• _Task directions_
Leave out the pictures and repeat every record exactly.

[[ Given data open ]]

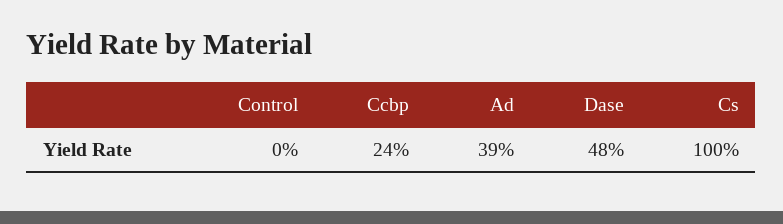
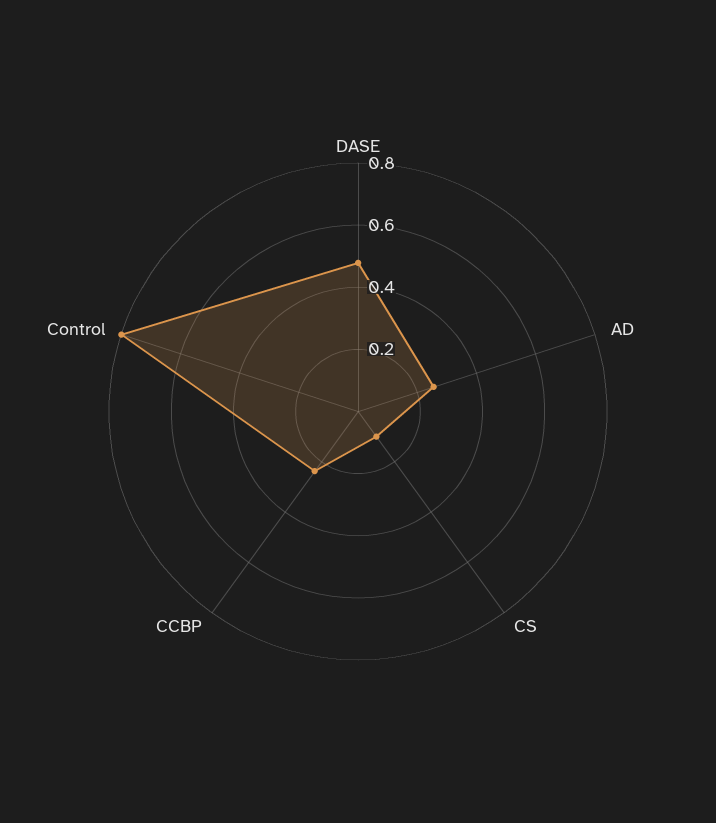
  {
-   "Control": 0,
+   "Control": 0.8,
    "Ccbp": 0.24,
-   "Ad": 0.39,
+   "Ad": 0.25,
    "Dase": 0.48,
-   "Cs": 1
+   "Cs": 0.1
  }

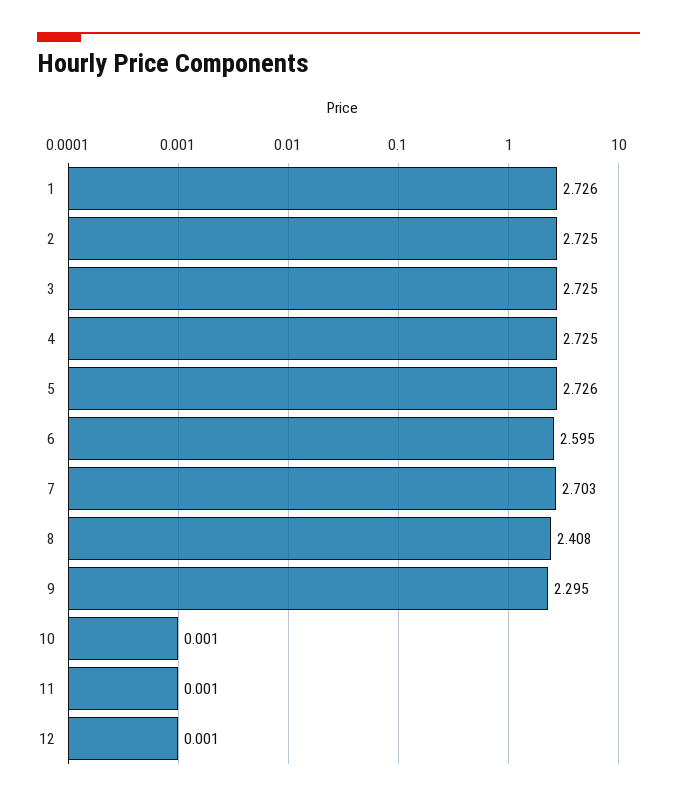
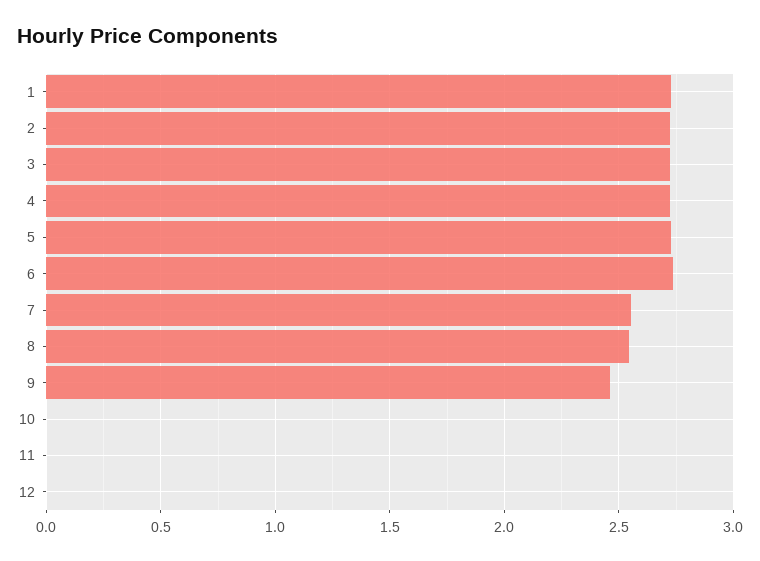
  {
    "1": 2.726,
    "2": 2.725,
    "3": 2.725,
    "4": 2.725,
    "5": 2.726,
-   "6": 2.595,
+   "6": 2.75,
-   "7": 2.703,
+   "7": 2.55,
-   "8": 2.408,
+   "8": 2.55,
-   "9": 2.295,
+   "9": 2.45,
    "10": 0.001,
    "11": 0.001,
    "12": 0.001
  }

[[ Given data closed ]]

• _Task output_
  {
-   "Control": 0,
+   "Control": 0.8,
    "Ccbp": 0.24,
-   "Ad": 0.39,
+   "Ad": 0.25,
    "Dase": 0.48,
-   "Cs": 1
+   "Cs": 0.1
  }

  {
    "1": 2.726,
    "2": 2.725,
    "3": 2.725,
    "4": 2.725,
    "5": 2.726,
-   "6": 2.595,
+   "6": 2.75,
-   "7": 2.703,
+   "7": 2.55,
-   "8": 2.408,
+   "8": 2.55,
-   "9": 2.295,
+   "9": 2.45,
    "10": 0.001,
    "11": 0.001,
    "12": 0.001
  }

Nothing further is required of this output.